Fashioning Identities
There are many other inspiring examples of people breaking with the gender binaries and fashioning their diverse identities in creative and inspiring ways (Alok Vaid-Menon, Harry Styles, Måneskin, Kid Cudi, and Lil Nas X just to name a few), but how can we all make a change in the way we see gender, and clothing as belonging to a particular gender? We need to see these uses of clothing, by Mark Bryan and Myles Sexton, as a call to re-educate ourselves about gender, sex, clothing, fashion, and performativity of self expression.
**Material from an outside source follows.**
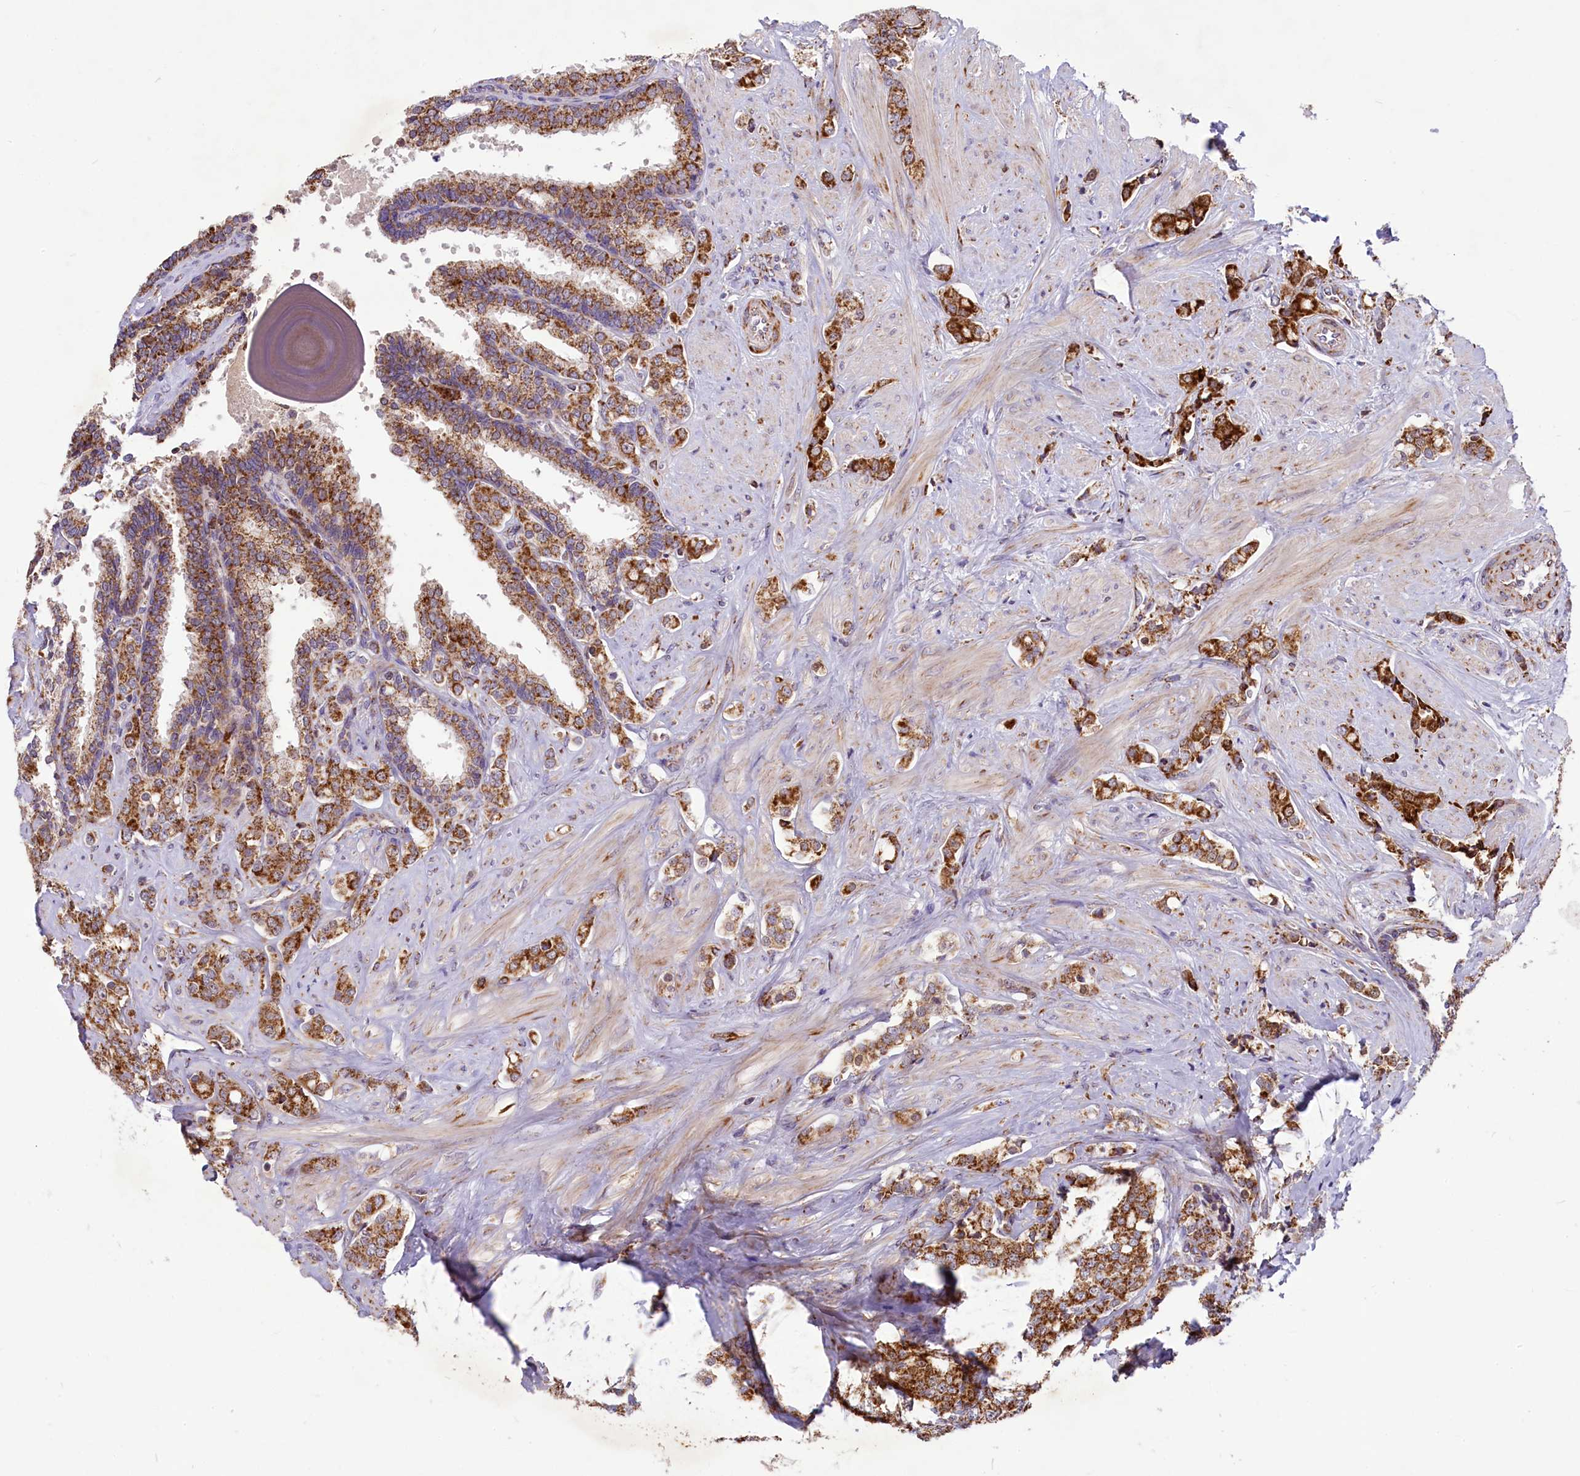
{"staining": {"intensity": "strong", "quantity": ">75%", "location": "cytoplasmic/membranous"}, "tissue": "prostate cancer", "cell_type": "Tumor cells", "image_type": "cancer", "snomed": [{"axis": "morphology", "description": "Adenocarcinoma, High grade"}, {"axis": "topography", "description": "Prostate"}], "caption": "Immunohistochemistry (IHC) (DAB (3,3'-diaminobenzidine)) staining of human high-grade adenocarcinoma (prostate) exhibits strong cytoplasmic/membranous protein positivity in about >75% of tumor cells.", "gene": "COX17", "patient": {"sex": "male", "age": 62}}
We need to be more open-minded about what fashion and clothing can be - that a skirt and high heels can be empowering for men, just as powersuits can be empowering for women, and just as gender-fluid or non-gendered clothing can be empowering for non-binary people. We need to remember that clothing does not belong to a gender and that gender does not belong to a sex. We need to deconstruct the idea of sex and gender belonging together, and of clothing as gender-coded. We have seen the changes of gender roles and of clothing functions across the binaries throughout history and geography, but many people still struggle to accept social change. But Gen Z has taken the idea of performativity to heart, understanding that gender and fashion do not define them and can rather be used as creative tools of self-expression. Responding to Harry Styles posing in a dress on the cover of the US Vogue, Alok Vaid-Menon argued that it is good to see this gender-bending, but we also need to understand that there is so much more in between the gender binaries of male- and female-coded fashion. The representation of trans- and gender-fluid people is still not as widely accepted or mainstream as the men who choose to wear “feminine” clothes for self-empowerment. But as more and more people demand change and deconstruction of gender and gender-coded clothing, more people will understand that gender is constructed and performed and choose their outfits according to their own choice, rather than social expectations.